Stored data:
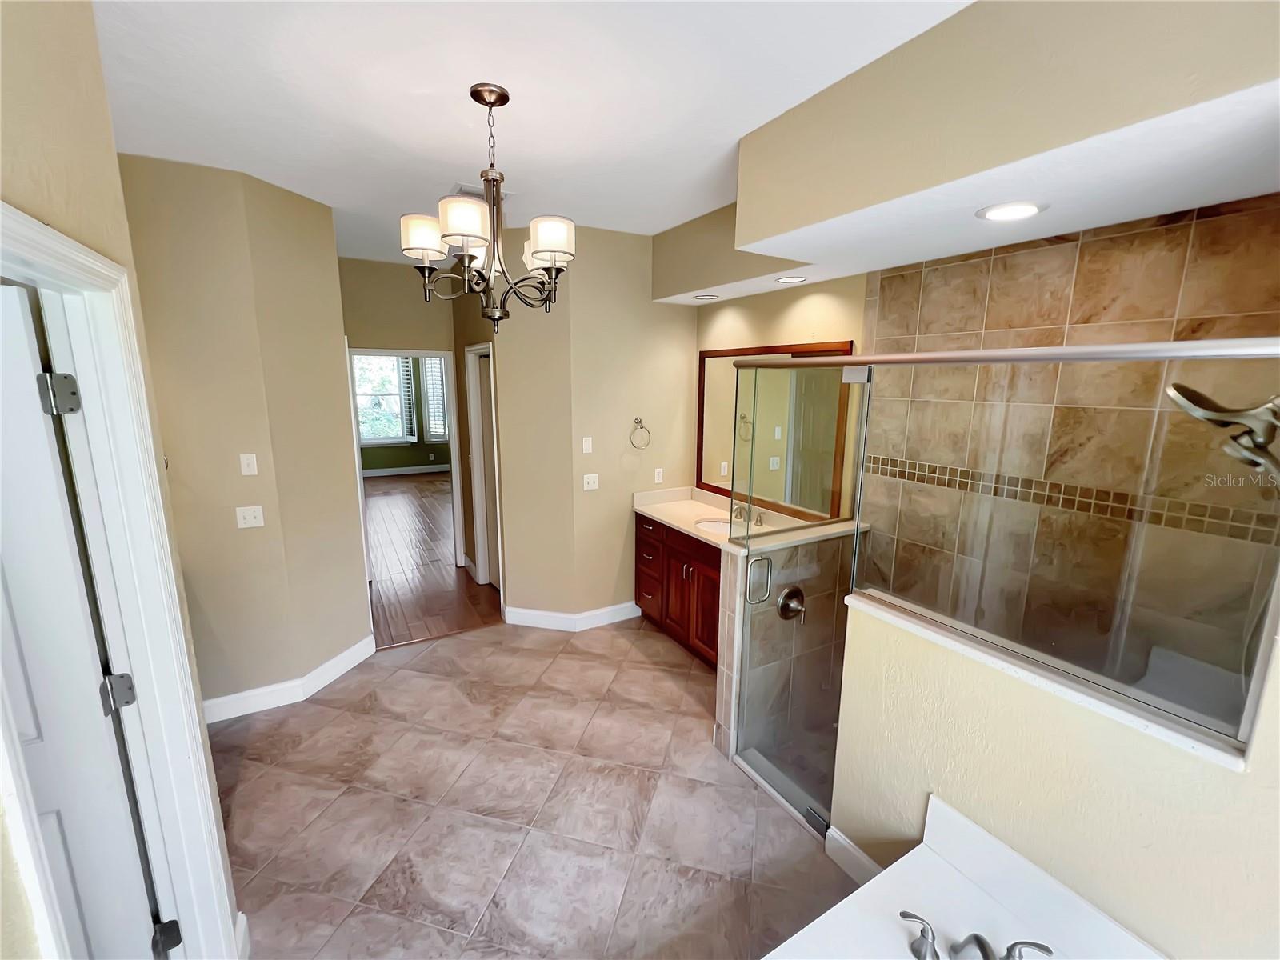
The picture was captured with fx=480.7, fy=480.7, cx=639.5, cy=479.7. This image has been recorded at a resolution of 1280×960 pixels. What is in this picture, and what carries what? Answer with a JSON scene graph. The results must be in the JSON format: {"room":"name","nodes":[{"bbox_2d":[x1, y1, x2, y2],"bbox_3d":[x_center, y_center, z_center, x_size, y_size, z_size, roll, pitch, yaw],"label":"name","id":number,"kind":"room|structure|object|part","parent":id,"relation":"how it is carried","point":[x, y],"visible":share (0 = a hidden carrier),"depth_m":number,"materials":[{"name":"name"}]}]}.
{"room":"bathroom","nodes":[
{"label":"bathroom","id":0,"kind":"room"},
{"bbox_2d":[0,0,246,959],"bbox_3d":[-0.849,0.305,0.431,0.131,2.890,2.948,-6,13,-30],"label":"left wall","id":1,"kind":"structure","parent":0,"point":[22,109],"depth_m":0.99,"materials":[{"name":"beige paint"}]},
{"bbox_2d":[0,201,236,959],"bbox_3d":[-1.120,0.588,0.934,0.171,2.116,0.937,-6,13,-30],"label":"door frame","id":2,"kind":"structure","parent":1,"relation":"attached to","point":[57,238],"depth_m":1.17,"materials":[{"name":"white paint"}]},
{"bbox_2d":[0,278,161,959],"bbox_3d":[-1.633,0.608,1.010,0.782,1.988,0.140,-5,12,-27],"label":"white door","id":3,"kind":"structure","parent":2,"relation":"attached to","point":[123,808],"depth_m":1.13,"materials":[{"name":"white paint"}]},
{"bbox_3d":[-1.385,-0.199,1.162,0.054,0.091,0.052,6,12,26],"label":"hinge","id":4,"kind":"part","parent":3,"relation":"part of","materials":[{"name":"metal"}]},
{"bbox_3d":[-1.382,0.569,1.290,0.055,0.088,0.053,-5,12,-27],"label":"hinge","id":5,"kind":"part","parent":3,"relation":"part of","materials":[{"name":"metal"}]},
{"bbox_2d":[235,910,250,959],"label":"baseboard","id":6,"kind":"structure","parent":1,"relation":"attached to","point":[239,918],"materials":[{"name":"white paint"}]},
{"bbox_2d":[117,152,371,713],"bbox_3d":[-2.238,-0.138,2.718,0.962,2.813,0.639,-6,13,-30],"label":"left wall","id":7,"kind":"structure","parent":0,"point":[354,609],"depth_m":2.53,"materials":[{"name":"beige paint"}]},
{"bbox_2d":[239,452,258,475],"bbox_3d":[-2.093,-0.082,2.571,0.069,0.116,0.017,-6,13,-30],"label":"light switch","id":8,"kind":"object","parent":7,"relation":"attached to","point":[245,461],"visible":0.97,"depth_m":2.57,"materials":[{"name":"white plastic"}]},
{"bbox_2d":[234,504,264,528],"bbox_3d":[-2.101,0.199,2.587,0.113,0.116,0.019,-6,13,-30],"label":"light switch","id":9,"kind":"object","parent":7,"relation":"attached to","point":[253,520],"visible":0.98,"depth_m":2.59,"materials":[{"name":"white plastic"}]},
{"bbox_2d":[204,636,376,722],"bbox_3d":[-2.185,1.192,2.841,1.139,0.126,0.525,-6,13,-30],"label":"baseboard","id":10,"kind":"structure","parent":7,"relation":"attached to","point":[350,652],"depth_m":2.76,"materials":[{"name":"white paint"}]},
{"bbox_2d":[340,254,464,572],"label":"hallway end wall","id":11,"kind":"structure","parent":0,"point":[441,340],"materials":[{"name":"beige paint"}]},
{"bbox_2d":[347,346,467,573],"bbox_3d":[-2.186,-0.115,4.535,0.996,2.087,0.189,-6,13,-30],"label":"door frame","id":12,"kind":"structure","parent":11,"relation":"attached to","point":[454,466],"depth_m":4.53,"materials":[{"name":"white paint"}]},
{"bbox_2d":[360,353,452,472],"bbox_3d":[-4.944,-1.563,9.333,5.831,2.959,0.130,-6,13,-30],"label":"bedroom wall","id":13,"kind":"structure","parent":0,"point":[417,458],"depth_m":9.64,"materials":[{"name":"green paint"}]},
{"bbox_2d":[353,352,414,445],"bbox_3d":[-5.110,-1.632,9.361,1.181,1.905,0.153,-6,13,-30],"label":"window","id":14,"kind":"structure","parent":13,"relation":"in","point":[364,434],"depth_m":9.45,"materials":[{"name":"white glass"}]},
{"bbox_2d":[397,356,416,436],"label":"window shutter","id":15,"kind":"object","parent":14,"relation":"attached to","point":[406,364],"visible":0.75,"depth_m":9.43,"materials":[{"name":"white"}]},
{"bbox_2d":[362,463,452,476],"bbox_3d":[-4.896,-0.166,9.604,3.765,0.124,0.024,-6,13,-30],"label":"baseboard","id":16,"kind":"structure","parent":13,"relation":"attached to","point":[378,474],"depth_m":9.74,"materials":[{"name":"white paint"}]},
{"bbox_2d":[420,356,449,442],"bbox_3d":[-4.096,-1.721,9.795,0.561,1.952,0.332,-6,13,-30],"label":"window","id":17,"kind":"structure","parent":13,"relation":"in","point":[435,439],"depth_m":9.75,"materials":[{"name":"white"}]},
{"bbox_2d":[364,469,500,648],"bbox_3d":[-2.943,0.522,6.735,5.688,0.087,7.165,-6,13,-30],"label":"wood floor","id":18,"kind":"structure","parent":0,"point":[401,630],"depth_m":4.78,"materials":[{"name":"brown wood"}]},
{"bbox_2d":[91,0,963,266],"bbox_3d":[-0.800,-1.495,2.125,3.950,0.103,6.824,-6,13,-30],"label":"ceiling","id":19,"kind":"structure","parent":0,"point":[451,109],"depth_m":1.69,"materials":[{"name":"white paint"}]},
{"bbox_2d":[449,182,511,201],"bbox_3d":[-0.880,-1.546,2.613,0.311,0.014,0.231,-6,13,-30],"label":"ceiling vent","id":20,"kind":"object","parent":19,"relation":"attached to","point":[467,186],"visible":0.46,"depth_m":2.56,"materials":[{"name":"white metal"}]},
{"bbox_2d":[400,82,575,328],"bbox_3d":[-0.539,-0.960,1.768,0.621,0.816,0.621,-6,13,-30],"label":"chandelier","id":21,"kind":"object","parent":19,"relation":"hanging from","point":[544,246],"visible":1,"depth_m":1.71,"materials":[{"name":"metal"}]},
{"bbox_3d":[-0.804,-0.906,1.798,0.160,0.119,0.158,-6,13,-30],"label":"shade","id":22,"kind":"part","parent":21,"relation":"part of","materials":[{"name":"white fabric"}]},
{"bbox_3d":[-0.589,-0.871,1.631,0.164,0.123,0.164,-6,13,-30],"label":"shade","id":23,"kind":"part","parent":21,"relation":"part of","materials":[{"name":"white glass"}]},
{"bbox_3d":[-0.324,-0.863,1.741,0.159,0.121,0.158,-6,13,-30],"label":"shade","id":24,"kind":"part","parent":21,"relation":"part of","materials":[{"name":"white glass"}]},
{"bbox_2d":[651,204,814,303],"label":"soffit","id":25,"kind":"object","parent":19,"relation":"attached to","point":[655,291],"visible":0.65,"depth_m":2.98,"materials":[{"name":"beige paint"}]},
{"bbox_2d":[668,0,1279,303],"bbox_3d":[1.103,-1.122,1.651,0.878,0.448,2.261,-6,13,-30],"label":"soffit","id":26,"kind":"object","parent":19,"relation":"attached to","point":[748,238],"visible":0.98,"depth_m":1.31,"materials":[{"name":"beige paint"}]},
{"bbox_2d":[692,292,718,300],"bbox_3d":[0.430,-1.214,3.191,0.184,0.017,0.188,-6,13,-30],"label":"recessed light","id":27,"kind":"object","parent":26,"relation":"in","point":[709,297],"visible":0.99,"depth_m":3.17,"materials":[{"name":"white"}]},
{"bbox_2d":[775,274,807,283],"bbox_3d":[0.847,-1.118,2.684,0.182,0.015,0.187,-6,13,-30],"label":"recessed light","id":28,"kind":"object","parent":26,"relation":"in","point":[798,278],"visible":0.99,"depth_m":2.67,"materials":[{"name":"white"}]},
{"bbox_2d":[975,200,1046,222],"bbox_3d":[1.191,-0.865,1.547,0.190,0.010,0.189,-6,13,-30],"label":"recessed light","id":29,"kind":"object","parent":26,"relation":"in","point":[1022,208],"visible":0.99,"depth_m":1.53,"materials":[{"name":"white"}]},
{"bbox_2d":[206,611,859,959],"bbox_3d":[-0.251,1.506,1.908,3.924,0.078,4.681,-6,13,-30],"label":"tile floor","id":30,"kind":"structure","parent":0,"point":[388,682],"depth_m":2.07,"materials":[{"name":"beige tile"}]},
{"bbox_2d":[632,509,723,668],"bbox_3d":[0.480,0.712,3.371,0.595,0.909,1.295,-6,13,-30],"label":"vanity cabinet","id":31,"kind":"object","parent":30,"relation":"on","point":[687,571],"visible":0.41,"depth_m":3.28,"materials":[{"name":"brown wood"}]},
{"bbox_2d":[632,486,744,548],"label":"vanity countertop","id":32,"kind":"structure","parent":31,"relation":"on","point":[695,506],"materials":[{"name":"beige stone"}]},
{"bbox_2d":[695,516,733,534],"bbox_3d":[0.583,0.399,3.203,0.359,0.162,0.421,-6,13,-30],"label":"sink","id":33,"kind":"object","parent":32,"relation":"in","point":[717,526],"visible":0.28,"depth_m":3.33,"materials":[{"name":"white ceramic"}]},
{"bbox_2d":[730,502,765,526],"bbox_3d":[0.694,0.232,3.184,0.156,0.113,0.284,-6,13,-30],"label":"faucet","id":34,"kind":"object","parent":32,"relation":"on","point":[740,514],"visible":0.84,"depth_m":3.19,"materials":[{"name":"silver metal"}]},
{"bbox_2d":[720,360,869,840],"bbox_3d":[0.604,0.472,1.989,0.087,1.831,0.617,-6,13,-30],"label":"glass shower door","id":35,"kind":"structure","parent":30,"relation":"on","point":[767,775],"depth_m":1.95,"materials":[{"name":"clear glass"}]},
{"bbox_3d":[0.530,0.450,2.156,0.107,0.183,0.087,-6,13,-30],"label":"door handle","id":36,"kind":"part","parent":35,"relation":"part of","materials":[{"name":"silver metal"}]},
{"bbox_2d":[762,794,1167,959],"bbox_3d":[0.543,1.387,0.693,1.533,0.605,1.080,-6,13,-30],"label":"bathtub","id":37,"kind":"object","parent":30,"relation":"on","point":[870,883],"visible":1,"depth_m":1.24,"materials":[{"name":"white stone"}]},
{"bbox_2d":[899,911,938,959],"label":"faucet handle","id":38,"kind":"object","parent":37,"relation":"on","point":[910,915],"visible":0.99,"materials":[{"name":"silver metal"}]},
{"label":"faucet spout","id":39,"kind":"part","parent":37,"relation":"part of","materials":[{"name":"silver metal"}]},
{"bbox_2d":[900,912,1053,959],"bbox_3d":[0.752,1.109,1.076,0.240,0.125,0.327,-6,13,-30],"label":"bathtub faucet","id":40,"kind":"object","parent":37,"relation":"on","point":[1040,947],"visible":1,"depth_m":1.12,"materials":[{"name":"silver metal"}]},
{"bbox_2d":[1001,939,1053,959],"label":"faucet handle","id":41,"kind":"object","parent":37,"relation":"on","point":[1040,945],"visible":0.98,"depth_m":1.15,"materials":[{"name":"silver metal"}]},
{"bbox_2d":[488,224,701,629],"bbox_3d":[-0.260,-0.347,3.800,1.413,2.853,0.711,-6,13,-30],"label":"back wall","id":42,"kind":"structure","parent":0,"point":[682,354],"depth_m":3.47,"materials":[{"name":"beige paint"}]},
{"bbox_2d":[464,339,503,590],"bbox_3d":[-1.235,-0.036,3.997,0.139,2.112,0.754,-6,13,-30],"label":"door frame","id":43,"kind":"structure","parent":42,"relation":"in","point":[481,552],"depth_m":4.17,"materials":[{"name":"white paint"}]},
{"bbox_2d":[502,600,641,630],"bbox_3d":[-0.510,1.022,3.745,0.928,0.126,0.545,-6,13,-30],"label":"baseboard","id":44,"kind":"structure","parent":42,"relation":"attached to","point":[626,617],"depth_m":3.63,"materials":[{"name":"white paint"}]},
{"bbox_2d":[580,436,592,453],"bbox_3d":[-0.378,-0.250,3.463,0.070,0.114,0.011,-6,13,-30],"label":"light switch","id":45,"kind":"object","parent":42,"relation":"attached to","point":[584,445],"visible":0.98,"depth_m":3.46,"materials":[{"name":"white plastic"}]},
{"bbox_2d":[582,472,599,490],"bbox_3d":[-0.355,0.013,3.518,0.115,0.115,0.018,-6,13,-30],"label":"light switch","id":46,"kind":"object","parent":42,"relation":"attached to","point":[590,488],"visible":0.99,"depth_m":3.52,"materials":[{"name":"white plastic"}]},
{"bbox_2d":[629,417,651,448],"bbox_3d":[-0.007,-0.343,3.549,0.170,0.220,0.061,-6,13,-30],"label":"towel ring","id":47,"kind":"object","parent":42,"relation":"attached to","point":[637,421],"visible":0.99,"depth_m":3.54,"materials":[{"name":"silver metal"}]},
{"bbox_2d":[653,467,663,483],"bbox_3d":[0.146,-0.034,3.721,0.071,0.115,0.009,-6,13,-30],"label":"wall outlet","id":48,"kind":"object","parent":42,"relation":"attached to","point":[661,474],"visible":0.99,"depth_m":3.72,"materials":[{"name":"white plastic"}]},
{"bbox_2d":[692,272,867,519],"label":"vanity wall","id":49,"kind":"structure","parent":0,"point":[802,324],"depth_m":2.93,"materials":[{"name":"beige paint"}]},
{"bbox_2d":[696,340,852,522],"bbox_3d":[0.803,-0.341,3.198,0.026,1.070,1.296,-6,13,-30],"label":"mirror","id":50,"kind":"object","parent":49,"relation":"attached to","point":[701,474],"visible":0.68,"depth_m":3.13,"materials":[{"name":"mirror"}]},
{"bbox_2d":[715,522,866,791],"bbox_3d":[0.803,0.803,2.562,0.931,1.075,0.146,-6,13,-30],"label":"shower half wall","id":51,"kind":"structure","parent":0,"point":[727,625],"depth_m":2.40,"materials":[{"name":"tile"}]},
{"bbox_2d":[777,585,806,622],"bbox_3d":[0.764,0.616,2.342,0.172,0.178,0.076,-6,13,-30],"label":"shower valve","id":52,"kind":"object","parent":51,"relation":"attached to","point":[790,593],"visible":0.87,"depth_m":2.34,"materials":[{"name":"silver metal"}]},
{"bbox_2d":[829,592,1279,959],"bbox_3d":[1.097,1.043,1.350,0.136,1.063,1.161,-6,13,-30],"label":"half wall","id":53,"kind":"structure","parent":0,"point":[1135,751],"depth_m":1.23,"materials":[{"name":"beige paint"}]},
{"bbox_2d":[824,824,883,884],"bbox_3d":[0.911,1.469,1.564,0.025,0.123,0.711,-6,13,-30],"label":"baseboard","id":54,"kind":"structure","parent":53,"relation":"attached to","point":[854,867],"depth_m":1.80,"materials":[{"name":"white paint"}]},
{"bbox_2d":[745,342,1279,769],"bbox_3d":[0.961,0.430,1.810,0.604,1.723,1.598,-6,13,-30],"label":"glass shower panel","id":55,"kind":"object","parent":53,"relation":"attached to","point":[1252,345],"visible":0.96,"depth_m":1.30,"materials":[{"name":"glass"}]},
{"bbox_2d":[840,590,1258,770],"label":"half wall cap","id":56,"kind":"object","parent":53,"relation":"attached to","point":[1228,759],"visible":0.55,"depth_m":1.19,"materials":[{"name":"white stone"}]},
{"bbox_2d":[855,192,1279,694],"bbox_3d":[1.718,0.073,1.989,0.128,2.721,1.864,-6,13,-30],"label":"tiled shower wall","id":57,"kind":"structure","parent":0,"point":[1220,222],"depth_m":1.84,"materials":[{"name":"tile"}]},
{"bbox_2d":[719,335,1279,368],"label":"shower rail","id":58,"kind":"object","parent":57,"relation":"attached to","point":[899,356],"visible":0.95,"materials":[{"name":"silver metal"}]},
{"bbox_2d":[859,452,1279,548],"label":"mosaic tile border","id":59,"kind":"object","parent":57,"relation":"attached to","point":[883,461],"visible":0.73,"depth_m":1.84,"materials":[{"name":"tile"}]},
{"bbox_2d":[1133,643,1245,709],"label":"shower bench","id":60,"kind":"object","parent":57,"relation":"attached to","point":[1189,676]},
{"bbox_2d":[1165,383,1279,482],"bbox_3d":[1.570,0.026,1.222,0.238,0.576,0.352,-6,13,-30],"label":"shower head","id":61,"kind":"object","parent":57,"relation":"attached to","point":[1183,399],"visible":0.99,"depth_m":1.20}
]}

◆ **WORK TO BE COMPLETED**: Show every line of the entries above where the word "bathroom" occurs.

◆ **OUTPUT**:
{"room":"bathroom","nodes":[
{"label":"bathroom","id":0,"kind":"room"},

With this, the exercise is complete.